# Visa application office



## Angelhair (Jan 19, 2021)

Hi guys! 

I am a South African citizen who applied for a work visa as a nurse in Erlangen Bavaria. I would like to know if anyone knows which office exactly does the application documents go to???? I want to contact them to enquire how long will it take to process the application,as I have applied more than a month back. I have contacted the Ausländerbehörde in Erlangen and they responded saying that it is not their area of responsibility.........so I am a bit lost at the moment. Any feedback will be great thank you!


----------



## *Sunshine* (Mar 13, 2016)

Did you apply at the Embassy or are you already in Germany?


----------



## Angelhair (Jan 19, 2021)

I am in South Africa. I applied at the Embassy here in my home country


----------



## Angelhair (Jan 19, 2021)

Hi guys, any response here ease??! I'm in a desperate situation. I need to contact someone who is responsible for the issuing of visas in Erlangen. Ausländerbehörde say that they are not responsible??? Any feedback here?


----------



## *Sunshine* (Mar 13, 2016)

You first need to find out where your documents are at the moment. You can email the BVA quoting your file number. 





__





Visaangelegenheiten







www.bva.bund.de





What addresses did you provide in your application?


----------



## Angelhair (Jan 19, 2021)

*Sunshine* said:


> You first need to find out where your documents are at the moment.

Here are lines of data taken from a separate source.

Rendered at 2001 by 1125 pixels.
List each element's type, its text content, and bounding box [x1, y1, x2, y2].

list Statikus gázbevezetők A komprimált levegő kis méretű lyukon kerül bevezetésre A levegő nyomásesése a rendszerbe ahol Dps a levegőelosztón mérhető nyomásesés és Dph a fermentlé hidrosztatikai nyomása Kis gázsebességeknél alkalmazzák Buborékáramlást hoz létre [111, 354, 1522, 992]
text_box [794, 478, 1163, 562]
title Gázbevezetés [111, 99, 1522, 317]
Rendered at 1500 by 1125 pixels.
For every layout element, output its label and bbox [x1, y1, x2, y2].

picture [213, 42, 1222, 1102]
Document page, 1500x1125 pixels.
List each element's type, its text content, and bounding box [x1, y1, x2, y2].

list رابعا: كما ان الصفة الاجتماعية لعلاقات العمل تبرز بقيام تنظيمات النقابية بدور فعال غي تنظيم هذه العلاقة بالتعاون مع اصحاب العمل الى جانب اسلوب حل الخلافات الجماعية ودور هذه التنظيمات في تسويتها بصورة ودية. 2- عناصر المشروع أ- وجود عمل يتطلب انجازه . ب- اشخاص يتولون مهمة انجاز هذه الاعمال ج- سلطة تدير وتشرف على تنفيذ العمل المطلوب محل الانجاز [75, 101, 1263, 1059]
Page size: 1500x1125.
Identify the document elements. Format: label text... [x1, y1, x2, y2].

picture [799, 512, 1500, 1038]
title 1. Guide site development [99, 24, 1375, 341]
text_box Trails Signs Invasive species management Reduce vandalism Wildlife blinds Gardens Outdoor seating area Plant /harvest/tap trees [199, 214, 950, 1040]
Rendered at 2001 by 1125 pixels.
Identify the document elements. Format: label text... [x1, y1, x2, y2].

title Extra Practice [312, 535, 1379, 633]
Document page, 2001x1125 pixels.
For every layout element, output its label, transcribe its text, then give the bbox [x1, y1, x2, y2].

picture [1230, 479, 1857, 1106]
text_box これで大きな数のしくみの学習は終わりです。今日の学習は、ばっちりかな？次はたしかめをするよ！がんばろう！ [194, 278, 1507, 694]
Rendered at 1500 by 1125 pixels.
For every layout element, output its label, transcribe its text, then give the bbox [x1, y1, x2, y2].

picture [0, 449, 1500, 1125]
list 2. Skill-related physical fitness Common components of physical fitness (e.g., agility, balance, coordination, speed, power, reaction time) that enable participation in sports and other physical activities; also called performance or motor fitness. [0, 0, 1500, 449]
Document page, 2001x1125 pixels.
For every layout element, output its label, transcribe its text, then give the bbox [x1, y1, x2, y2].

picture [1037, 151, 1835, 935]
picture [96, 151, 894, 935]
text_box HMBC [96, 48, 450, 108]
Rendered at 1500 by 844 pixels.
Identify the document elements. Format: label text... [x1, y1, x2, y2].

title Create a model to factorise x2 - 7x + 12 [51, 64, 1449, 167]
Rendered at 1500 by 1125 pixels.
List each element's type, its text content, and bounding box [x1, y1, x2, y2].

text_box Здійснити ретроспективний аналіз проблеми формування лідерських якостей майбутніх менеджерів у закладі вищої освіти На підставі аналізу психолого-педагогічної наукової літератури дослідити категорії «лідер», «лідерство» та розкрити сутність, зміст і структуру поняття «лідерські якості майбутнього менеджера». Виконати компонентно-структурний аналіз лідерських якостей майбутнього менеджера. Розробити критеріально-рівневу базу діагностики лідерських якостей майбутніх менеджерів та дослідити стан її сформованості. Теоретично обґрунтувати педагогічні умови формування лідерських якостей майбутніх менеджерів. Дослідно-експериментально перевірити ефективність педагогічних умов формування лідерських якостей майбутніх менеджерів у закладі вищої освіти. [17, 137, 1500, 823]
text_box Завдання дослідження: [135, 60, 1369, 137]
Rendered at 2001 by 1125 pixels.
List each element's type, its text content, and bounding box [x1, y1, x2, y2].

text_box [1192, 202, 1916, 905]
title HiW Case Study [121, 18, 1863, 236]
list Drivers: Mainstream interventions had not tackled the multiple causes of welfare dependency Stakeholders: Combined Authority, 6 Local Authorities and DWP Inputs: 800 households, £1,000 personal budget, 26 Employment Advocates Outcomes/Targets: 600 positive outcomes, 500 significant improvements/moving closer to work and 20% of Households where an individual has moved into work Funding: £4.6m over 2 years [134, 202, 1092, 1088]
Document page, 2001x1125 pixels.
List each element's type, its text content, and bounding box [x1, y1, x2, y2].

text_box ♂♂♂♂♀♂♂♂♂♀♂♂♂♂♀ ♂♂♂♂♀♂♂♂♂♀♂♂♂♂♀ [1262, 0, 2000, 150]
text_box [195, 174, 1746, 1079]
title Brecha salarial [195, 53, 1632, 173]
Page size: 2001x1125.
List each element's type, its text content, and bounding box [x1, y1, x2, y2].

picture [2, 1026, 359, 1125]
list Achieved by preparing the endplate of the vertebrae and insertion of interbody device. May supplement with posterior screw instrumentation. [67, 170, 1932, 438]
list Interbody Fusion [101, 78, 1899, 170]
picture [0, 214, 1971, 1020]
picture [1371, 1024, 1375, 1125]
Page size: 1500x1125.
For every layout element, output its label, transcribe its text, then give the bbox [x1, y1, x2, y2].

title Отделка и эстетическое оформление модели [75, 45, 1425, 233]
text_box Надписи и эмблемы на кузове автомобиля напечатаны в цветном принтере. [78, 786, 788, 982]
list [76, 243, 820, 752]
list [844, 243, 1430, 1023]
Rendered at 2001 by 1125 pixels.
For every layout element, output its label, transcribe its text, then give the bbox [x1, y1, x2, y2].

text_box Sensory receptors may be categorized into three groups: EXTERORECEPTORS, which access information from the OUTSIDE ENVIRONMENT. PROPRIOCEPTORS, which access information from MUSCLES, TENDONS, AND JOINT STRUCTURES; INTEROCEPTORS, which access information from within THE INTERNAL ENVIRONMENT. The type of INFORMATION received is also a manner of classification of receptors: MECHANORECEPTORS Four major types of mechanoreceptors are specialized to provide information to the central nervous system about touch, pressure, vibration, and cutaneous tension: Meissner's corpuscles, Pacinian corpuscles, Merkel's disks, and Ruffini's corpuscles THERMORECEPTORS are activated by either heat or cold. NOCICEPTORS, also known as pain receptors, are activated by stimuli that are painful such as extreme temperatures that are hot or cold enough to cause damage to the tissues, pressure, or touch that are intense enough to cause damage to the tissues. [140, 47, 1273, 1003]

You can email the BVA quoting your file number.
> 
> 
> 
> ...


I supplied my South African address. I will email them now. Let's cross fingers on this one!


*Sunshine* said:


> You first need to find out where your documents are at the moment. You can email the BVA quoting your file number.
> 
> 
> 
> ...


----------



## Angelhair (Jan 19, 2021)

Angelhair said:


> I supplied my South African address. I will email them now. Let's cross fingers on this one!


Hey there, i have located the application documents In Bundesagentur für Arbeit, Erlangen.I have tried contacting them however they do not answer the phones, and I have sent an email with no response.Is there any one of superior authority I can contact to find out the exact status of my visa application?? It has been more than 6 weeks now and I have not received any response from them. 
Please assist urgently, I will appreciate this.


----------